Description of problem: Starting the default libvirt network and bridge device, virbr0, causes nova networking to fail in strange ways on RHEL 6.3. Version-Release number of selected component (if applicable): Essex How reproducible: Always, but in random ways... Steps to Reproduce: 1. Start libvirt default network either before or after openstack-nova-network 2. Start a number of VMs on all compute nodes with auto-assign of floating IPs 3. Attempt to ping or ssh into all VMs. Some will fail, some won't. 4. Check routing tables on all compute nodes, if 192.168.122.1 is listed, 'ifconfig virbr0 down' and wait a while. Actual results: ping and ssh will intermittently succeed and fail to VMs on random compute nodes Expected results: ping and ssh should always succeed to all VMs Additional info: There is a similar bug in Fedora and libvirt - needs to be addressed in RHEL, too: https://bugzilla.redhat.com/show_bug.cgi?id=802475 and http://libvirt.org/git/?p=libvirt.git;a=commit;h=a83fe2c23efad190a1e00e448f607fe032650fd6
It seems that running both nova-networking/quantum and libvirt networking on the hypervisor node is causing issues. I am not sure we can do anything about this other than warn users that this will cause issues, so I will move this bug to docs.
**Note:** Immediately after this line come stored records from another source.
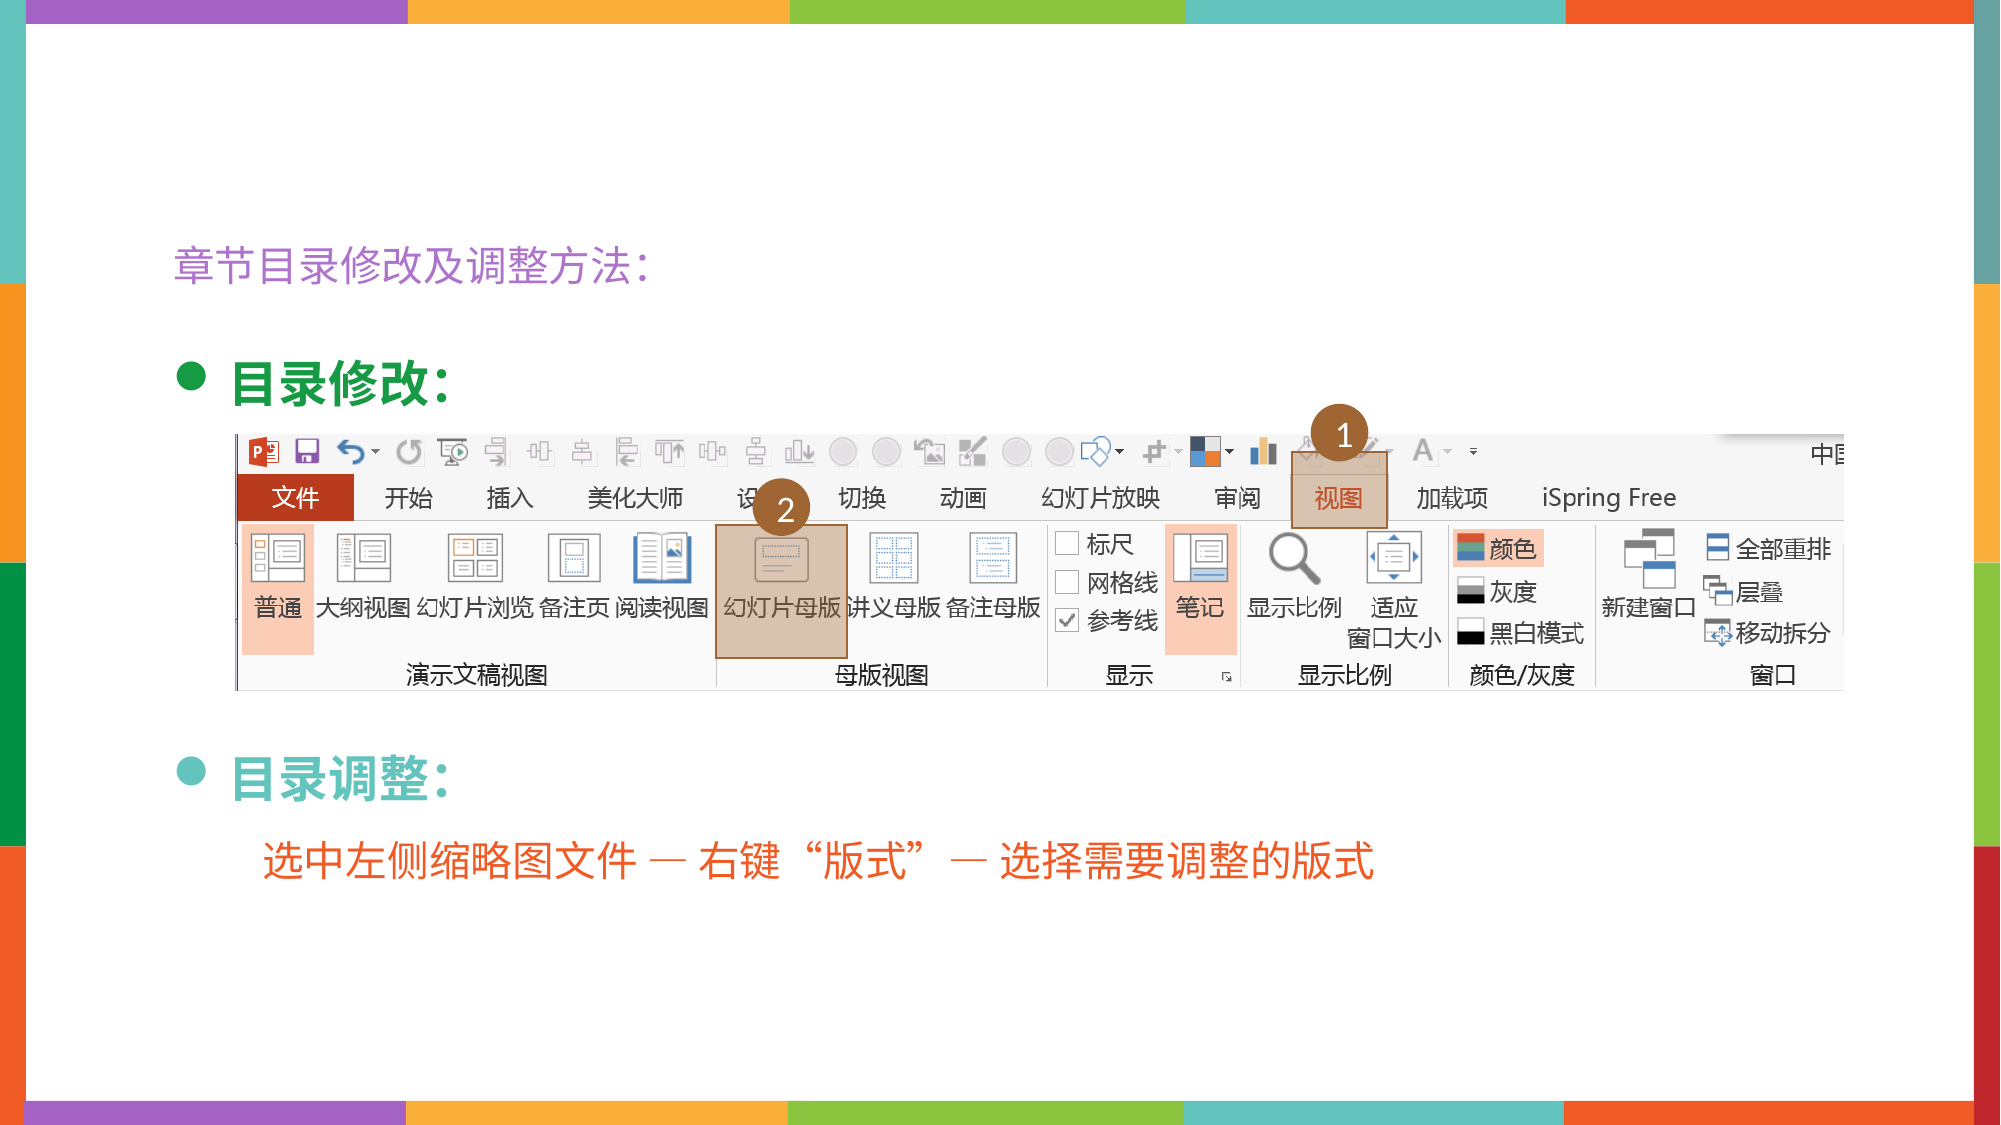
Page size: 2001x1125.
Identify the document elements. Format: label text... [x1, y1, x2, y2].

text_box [235, 404, 1844, 691]
text_box 章节目录修改及调整方法： [158, 232, 690, 298]
text_box 目录修改： [157, 345, 494, 421]
text_box 目录调整： [157, 740, 494, 815]
text_box 选中左侧缩略图文件 — 右键“版式”— 选择需要调整的版式 [247, 827, 1391, 892]
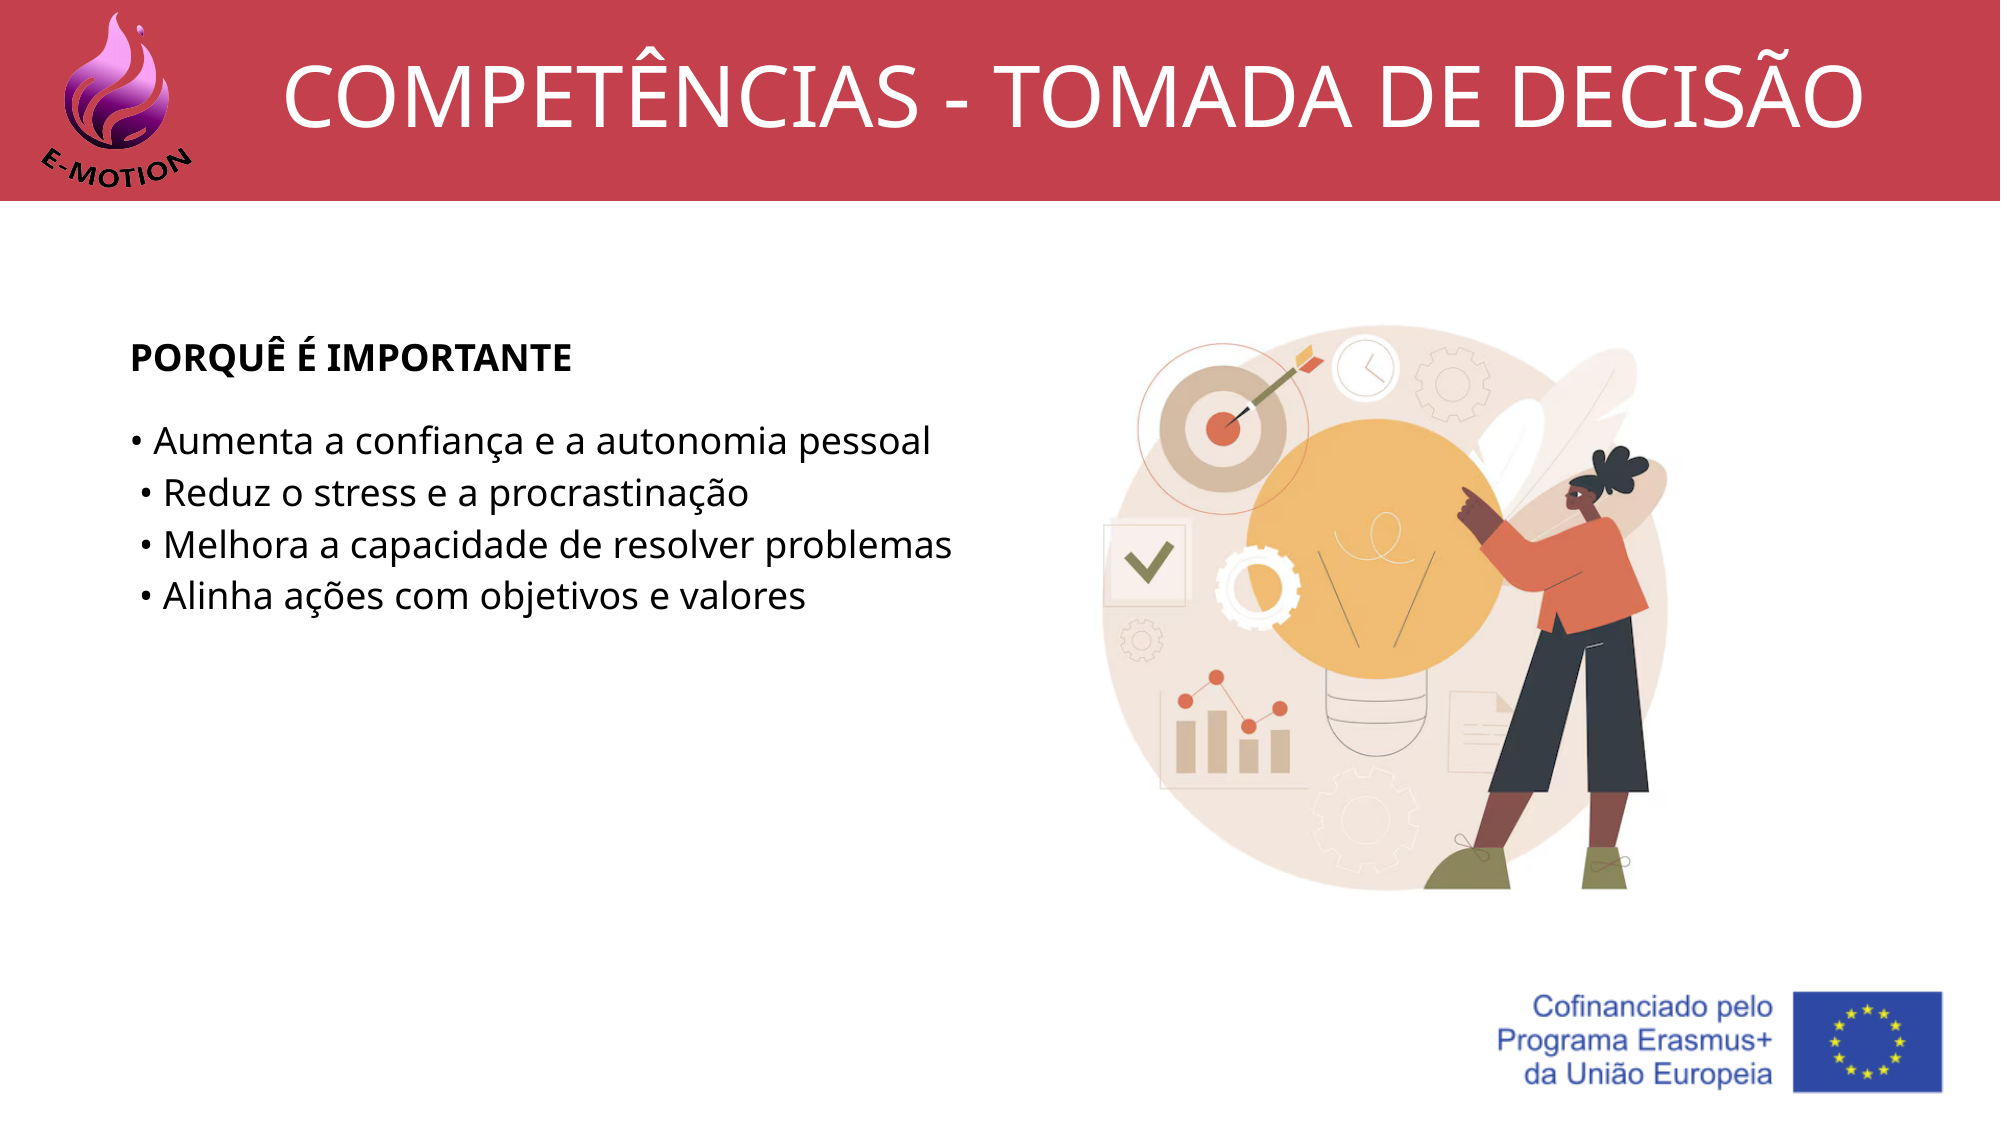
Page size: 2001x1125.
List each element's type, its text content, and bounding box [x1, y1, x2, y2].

picture [0, 0, 253, 247]
picture [999, 222, 2000, 1125]
text_box PORQUÊ É IMPORTANTE • Aumenta a confiança e a autonomia pessoal • Reduz o stress e a procrastinação • Melhora a capacidade de resolver problemas • Alinha ações com objetivos e valores [114, 320, 994, 702]
text_box COMPETÊNCIAS - TOMADA DE DECISÃO [257, 34, 1884, 165]
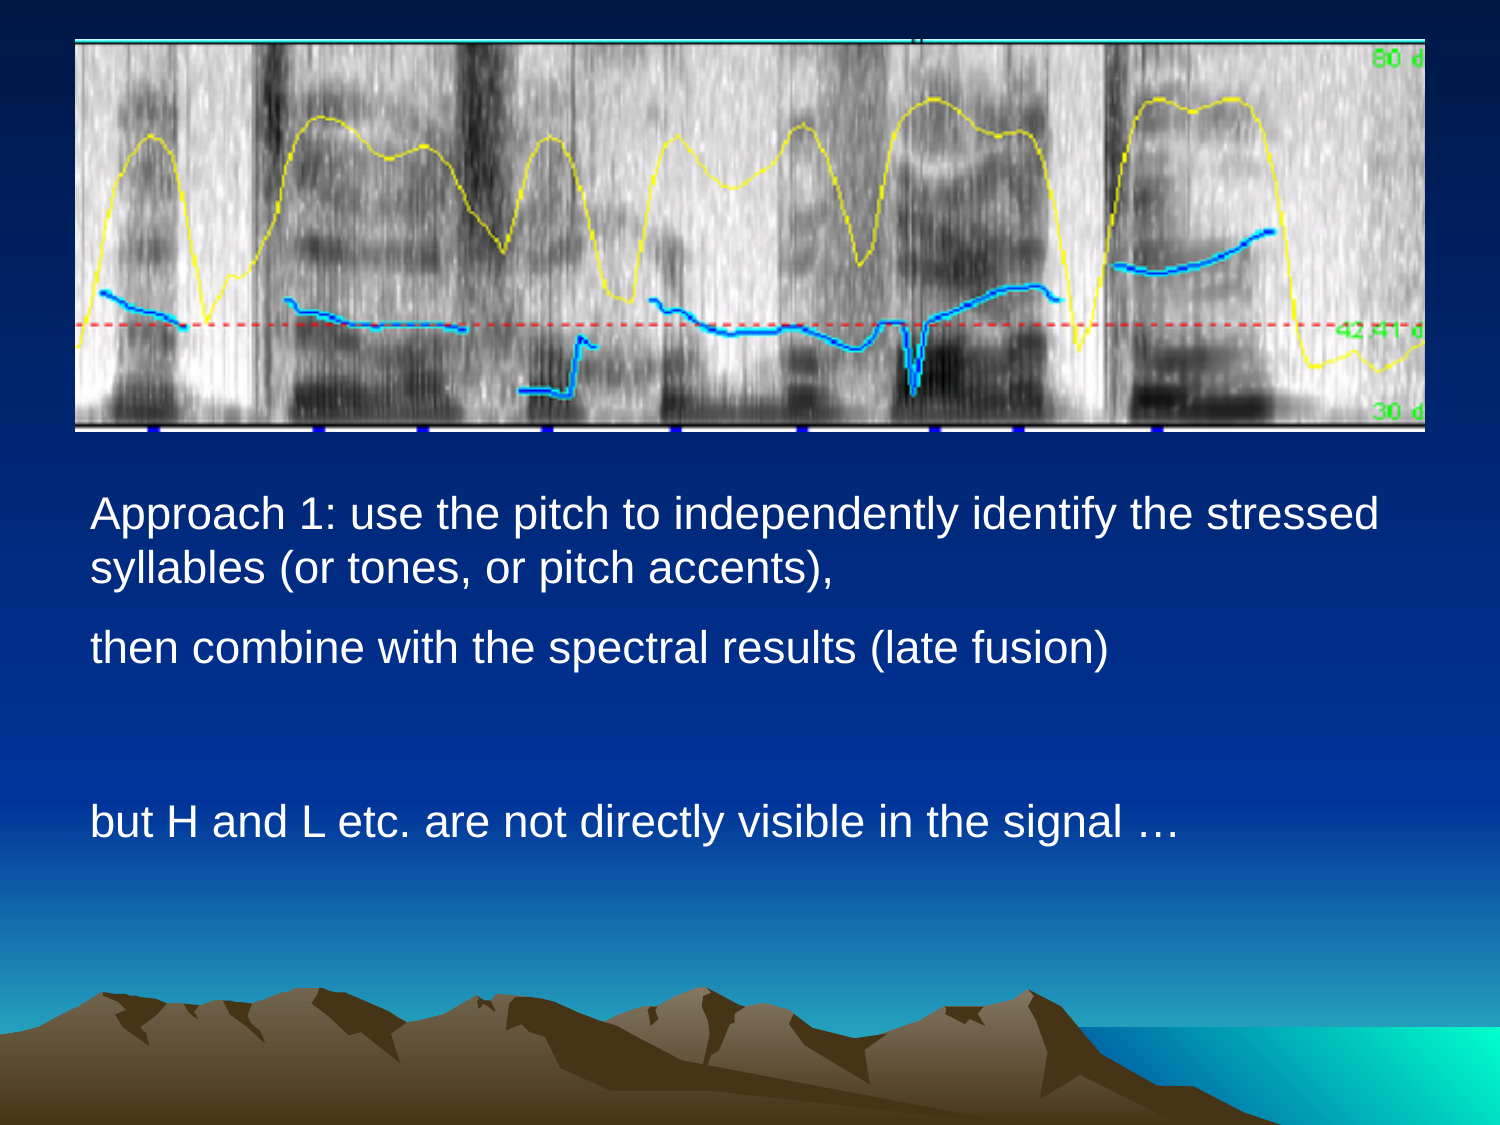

Another contributing factor to this bug may be related to arp issues in a multi-host HA flatDHCP environment like ours. The solution appears to be to set send_arp_for_ha=true in nova.conf for *ALL* HA networking environments, i.e., nova-network is running on all compute nodes. See this bug report for more details: https://bugs.launchpad.net/openstack-manuals/+bug/1093000
*** This bug has been marked as a duplicate of bug 888812 ***